### Exercise aim
Give back exactly the stretch of data below from the line holding "left knee: (338, 730)" through the line holding "left elbow: (412, 417)", both ends included, and leave the remaining lines out.
════════
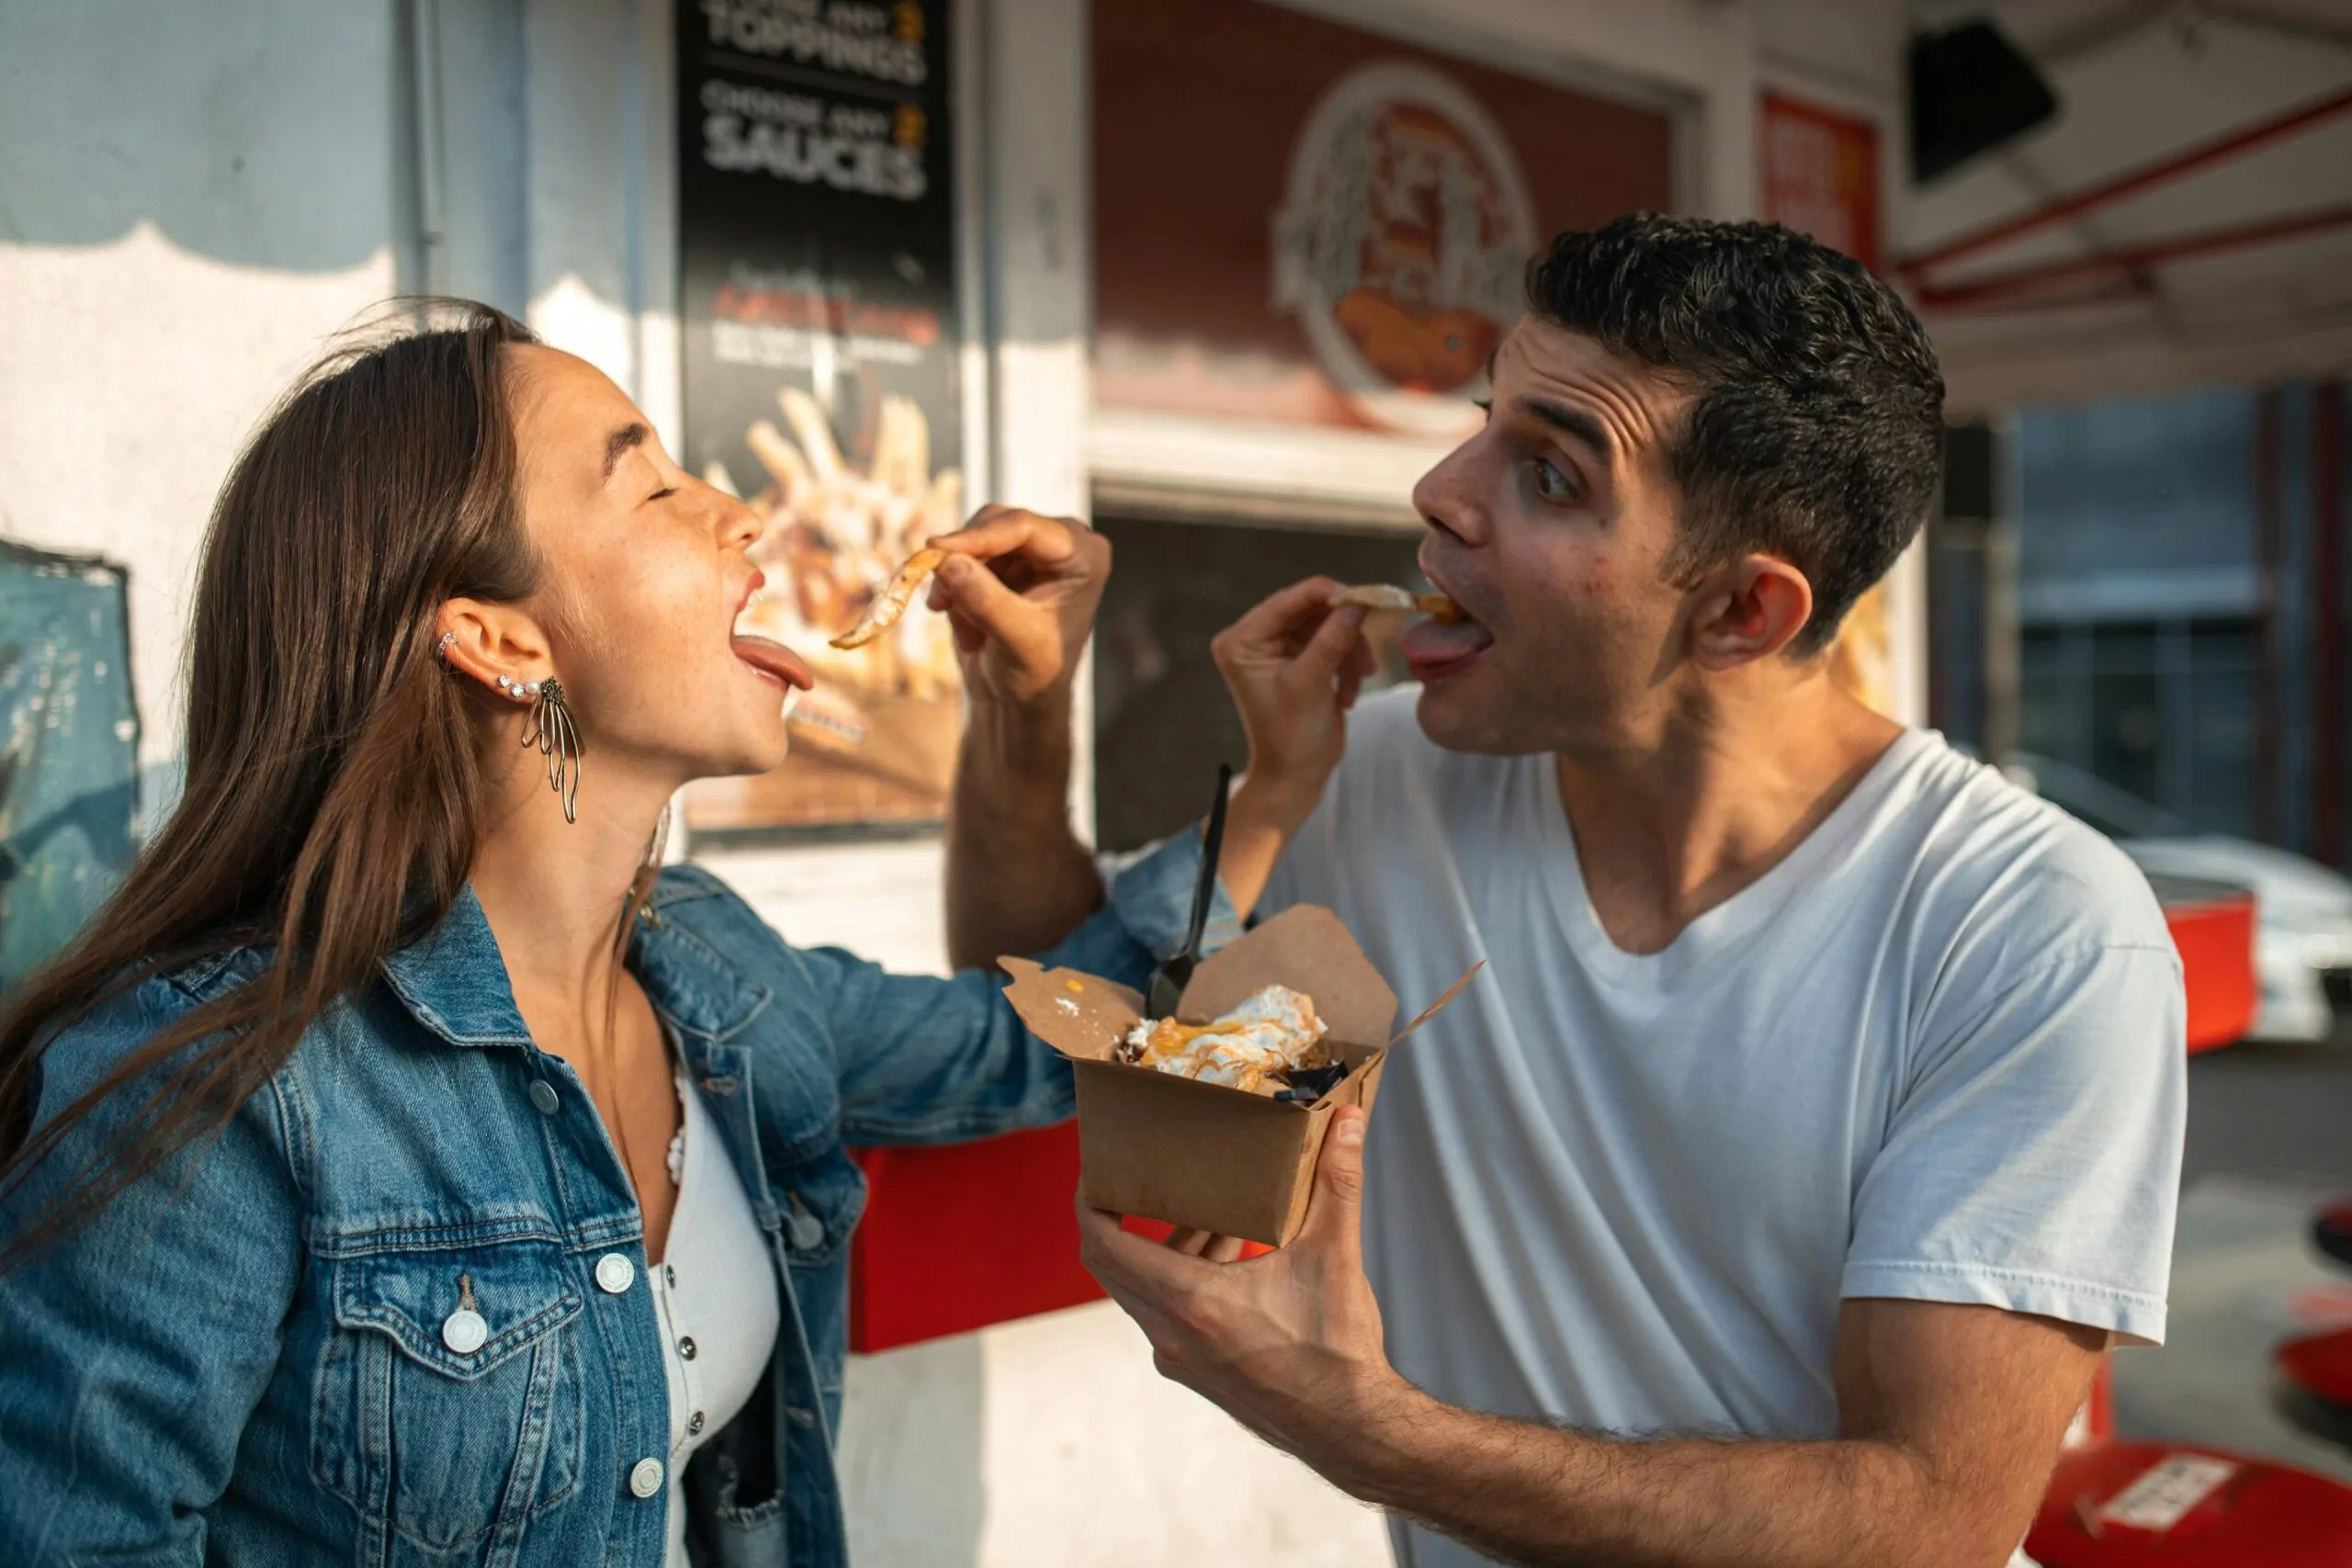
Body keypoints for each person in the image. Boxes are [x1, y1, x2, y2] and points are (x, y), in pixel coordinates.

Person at [955, 215, 2188, 1567]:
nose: (1440, 489)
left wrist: (1366, 1428)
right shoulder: (1368, 782)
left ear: (1740, 614)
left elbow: (1929, 1522)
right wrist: (1024, 712)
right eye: (1485, 422)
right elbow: (1036, 1027)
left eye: (1548, 474)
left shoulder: (2031, 929)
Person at [0, 302, 1292, 1568]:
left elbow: (1025, 1048)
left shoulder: (715, 973)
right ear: (499, 638)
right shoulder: (217, 1088)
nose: (743, 514)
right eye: (655, 486)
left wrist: (1264, 778)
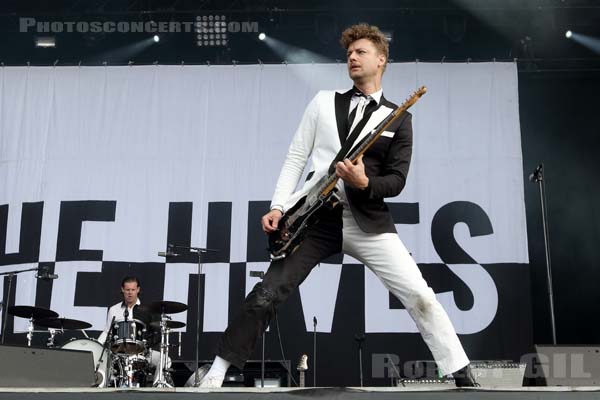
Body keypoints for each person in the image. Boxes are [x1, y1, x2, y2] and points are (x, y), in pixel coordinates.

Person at [197, 23, 476, 388]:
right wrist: (279, 207)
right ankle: (217, 372)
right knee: (268, 291)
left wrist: (364, 183)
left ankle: (459, 371)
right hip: (315, 219)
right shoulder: (323, 102)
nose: (352, 57)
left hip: (369, 222)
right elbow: (296, 158)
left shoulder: (399, 119)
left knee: (420, 295)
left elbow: (396, 180)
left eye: (361, 52)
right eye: (349, 53)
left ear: (382, 60)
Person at [98, 276, 170, 386]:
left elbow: (157, 333)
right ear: (122, 290)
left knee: (166, 359)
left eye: (133, 290)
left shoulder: (148, 310)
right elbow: (107, 331)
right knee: (101, 359)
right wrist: (96, 346)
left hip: (143, 352)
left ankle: (157, 386)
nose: (130, 293)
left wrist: (147, 346)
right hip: (119, 353)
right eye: (127, 290)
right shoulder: (114, 309)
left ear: (138, 290)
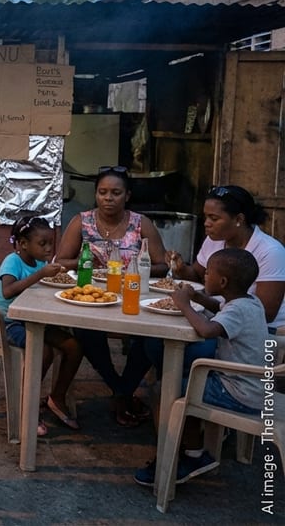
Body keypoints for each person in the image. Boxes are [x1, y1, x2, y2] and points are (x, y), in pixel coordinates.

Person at [134, 248, 268, 487]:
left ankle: (168, 459)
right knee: (183, 382)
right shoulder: (248, 302)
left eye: (208, 274)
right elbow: (218, 310)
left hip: (237, 391)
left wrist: (184, 304)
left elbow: (206, 331)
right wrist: (197, 298)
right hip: (248, 385)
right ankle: (194, 454)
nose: (203, 276)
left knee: (165, 390)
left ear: (223, 282)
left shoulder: (237, 310)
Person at [56, 166, 166, 427]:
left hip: (132, 296)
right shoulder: (81, 222)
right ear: (95, 195)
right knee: (85, 333)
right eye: (102, 192)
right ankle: (121, 392)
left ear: (127, 196)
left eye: (115, 192)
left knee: (149, 337)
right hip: (93, 297)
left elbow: (162, 266)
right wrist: (85, 264)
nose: (108, 198)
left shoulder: (141, 224)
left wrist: (137, 266)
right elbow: (60, 261)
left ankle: (122, 392)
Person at [0, 215, 83, 434]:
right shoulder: (13, 261)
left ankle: (57, 397)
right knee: (43, 350)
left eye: (50, 244)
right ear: (24, 244)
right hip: (9, 323)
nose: (48, 249)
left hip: (34, 321)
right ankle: (28, 404)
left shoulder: (40, 263)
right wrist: (40, 275)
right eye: (42, 244)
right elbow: (8, 291)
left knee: (74, 346)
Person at [167, 184, 285, 330]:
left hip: (258, 331)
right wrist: (182, 269)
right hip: (219, 317)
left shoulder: (270, 251)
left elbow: (264, 314)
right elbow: (198, 276)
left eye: (214, 218)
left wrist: (192, 305)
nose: (206, 224)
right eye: (206, 217)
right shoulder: (214, 240)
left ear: (239, 219)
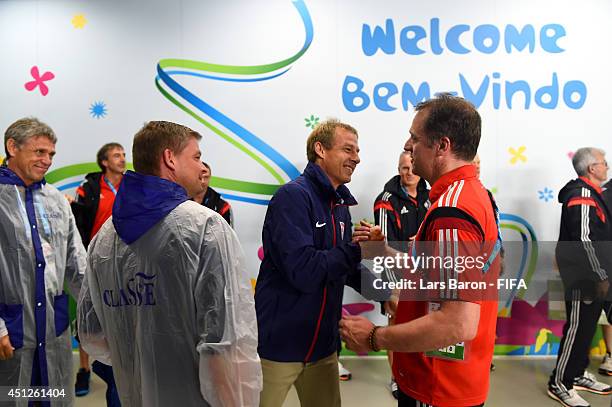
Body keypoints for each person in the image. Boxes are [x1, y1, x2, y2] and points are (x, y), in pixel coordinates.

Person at [77, 121, 262, 406]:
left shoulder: (105, 236)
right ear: (169, 159)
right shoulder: (205, 227)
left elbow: (92, 332)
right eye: (196, 157)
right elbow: (224, 341)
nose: (203, 168)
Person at [340, 94, 502, 407]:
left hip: (438, 384)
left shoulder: (453, 211)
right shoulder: (463, 196)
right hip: (443, 379)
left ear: (442, 145)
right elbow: (435, 272)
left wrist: (375, 337)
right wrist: (384, 251)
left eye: (415, 137)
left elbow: (456, 323)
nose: (408, 144)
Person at [255, 118, 393, 407]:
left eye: (357, 151)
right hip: (279, 348)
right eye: (348, 149)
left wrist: (385, 289)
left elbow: (345, 268)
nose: (356, 158)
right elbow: (302, 271)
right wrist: (358, 250)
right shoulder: (292, 197)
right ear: (320, 149)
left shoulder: (340, 206)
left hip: (323, 349)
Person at [0, 117, 85, 404]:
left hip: (52, 327)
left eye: (51, 154)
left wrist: (98, 312)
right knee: (11, 396)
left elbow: (76, 262)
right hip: (9, 333)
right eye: (39, 152)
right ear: (13, 147)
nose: (47, 160)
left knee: (52, 396)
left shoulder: (56, 200)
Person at [548, 147, 612, 406]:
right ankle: (559, 382)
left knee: (587, 328)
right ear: (591, 169)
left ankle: (576, 373)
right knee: (577, 329)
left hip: (595, 276)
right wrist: (599, 275)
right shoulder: (582, 195)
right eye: (603, 162)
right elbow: (584, 241)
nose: (607, 165)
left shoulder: (594, 195)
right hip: (584, 277)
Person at [69, 142, 126, 403]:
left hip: (125, 265)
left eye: (124, 154)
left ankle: (120, 369)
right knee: (88, 320)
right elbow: (78, 222)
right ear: (104, 161)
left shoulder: (131, 186)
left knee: (120, 321)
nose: (123, 159)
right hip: (93, 264)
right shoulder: (90, 188)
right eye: (117, 155)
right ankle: (84, 369)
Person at [373, 151, 429, 398]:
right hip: (398, 275)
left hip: (427, 275)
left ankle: (419, 373)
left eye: (412, 168)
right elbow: (383, 248)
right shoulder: (385, 200)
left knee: (424, 326)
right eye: (403, 168)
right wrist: (391, 290)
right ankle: (397, 377)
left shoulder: (433, 194)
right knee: (396, 327)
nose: (409, 174)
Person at [193, 162, 233, 227]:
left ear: (210, 178)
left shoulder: (221, 205)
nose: (202, 181)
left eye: (206, 177)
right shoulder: (181, 199)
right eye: (199, 177)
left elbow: (227, 235)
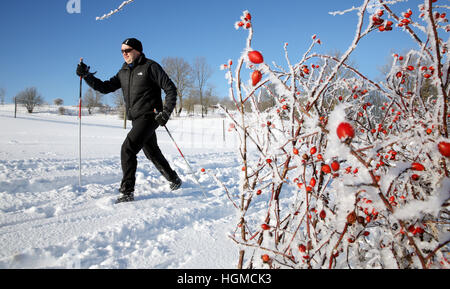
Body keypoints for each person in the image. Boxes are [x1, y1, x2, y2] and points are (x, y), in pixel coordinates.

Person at [76, 38, 182, 203]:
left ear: (138, 50)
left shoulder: (150, 66)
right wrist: (87, 76)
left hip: (150, 116)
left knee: (128, 148)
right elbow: (105, 87)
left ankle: (127, 192)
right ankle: (174, 179)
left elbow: (170, 89)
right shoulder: (123, 71)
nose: (124, 54)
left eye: (128, 50)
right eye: (122, 51)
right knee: (151, 152)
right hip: (136, 118)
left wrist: (166, 113)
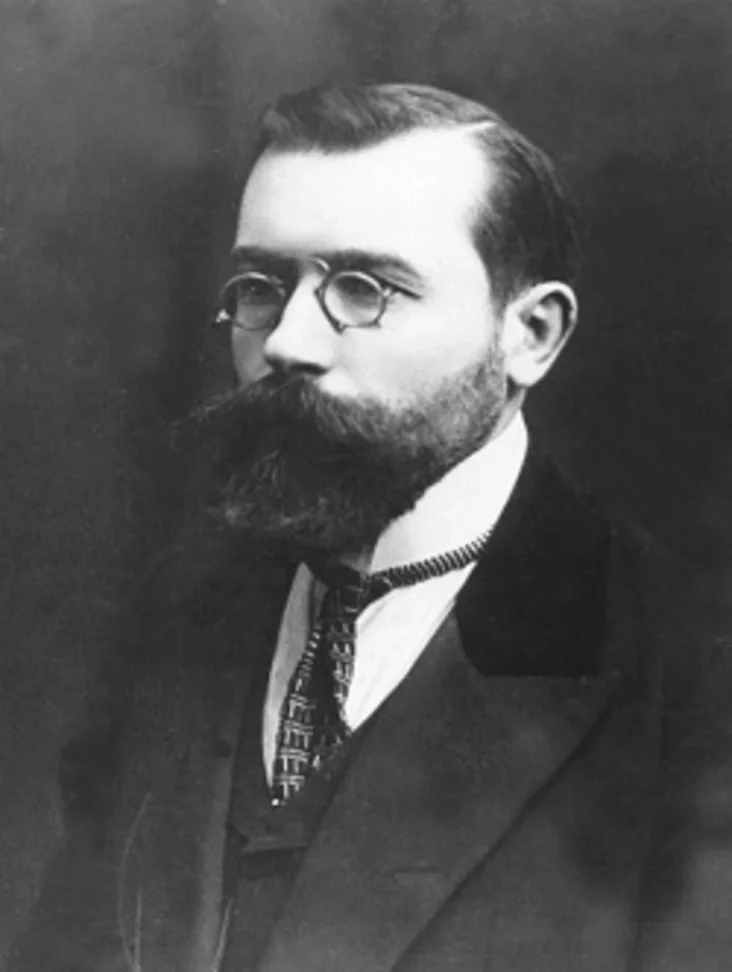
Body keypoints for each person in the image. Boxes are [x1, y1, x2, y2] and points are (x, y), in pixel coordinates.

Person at [11, 83, 732, 972]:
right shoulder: (183, 607)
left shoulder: (690, 677)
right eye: (262, 286)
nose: (288, 343)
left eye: (365, 289)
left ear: (532, 334)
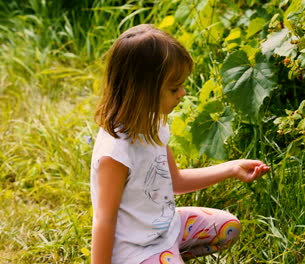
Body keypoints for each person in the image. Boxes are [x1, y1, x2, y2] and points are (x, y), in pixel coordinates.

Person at [90, 24, 270, 264]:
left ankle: (169, 256)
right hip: (135, 250)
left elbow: (176, 181)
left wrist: (231, 168)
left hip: (167, 229)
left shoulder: (154, 124)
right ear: (143, 91)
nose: (183, 93)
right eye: (174, 88)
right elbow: (104, 220)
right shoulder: (116, 153)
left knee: (229, 228)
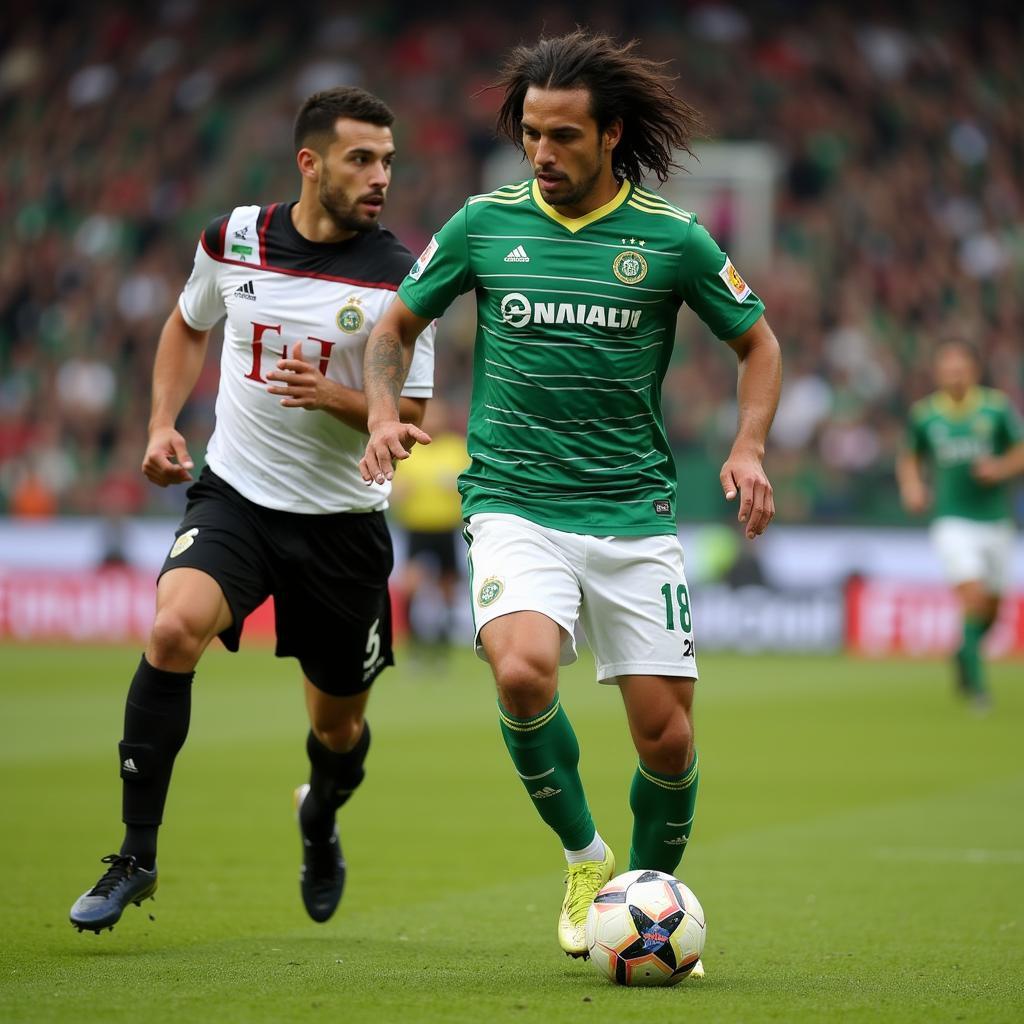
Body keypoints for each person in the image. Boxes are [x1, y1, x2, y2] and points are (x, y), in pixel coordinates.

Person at [360, 30, 781, 975]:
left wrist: (749, 444)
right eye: (530, 135)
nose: (542, 154)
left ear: (611, 135)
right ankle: (589, 863)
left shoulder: (672, 240)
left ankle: (646, 907)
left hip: (633, 512)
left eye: (561, 137)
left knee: (666, 741)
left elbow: (759, 344)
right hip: (515, 498)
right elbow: (395, 325)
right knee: (520, 672)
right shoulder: (481, 224)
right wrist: (384, 411)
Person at [69, 86, 436, 933]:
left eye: (387, 160)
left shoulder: (402, 279)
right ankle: (136, 856)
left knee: (338, 730)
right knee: (170, 630)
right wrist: (161, 422)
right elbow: (186, 322)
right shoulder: (233, 238)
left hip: (342, 525)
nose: (380, 176)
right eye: (361, 159)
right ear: (309, 163)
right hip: (236, 496)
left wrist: (338, 396)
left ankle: (319, 819)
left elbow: (412, 417)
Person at [897, 340, 1024, 709]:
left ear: (974, 370)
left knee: (991, 612)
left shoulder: (996, 409)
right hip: (952, 521)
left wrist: (1000, 468)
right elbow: (909, 456)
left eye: (960, 367)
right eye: (947, 367)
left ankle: (962, 652)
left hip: (996, 520)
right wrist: (913, 486)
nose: (954, 373)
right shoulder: (925, 414)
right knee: (972, 597)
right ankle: (978, 690)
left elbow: (1020, 451)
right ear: (938, 373)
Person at [389, 398, 469, 655]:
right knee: (411, 582)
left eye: (438, 415)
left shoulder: (456, 448)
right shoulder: (408, 448)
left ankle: (445, 635)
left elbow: (469, 485)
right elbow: (394, 489)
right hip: (417, 527)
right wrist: (400, 491)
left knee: (448, 584)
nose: (434, 420)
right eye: (430, 415)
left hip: (446, 527)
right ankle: (412, 636)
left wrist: (456, 488)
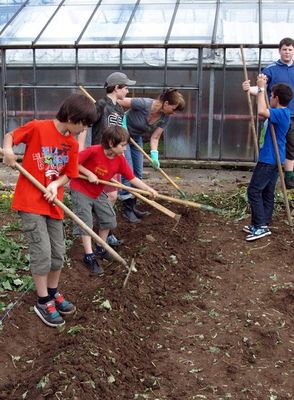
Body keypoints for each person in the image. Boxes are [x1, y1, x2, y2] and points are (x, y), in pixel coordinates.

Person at [2, 93, 97, 327]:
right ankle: (43, 300)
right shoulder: (38, 128)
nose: (84, 128)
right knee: (42, 253)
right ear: (72, 116)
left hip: (54, 204)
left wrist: (55, 184)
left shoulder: (71, 144)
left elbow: (70, 174)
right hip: (30, 202)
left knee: (57, 253)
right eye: (83, 123)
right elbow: (10, 136)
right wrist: (8, 151)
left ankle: (53, 292)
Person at [70, 125, 158, 275]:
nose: (125, 149)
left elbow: (132, 178)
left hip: (97, 192)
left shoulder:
════════
### Reply
left knee: (338, 730)
right knee: (170, 630)
right wrist: (161, 422)
right elbow: (186, 322)
right shoulder: (233, 238)
left hip: (342, 525)
nose: (380, 176)
right eye: (361, 159)
right ear: (309, 163)
right hip: (236, 496)
left wrist: (338, 396)
left ankle: (319, 819)
left elbow: (412, 417)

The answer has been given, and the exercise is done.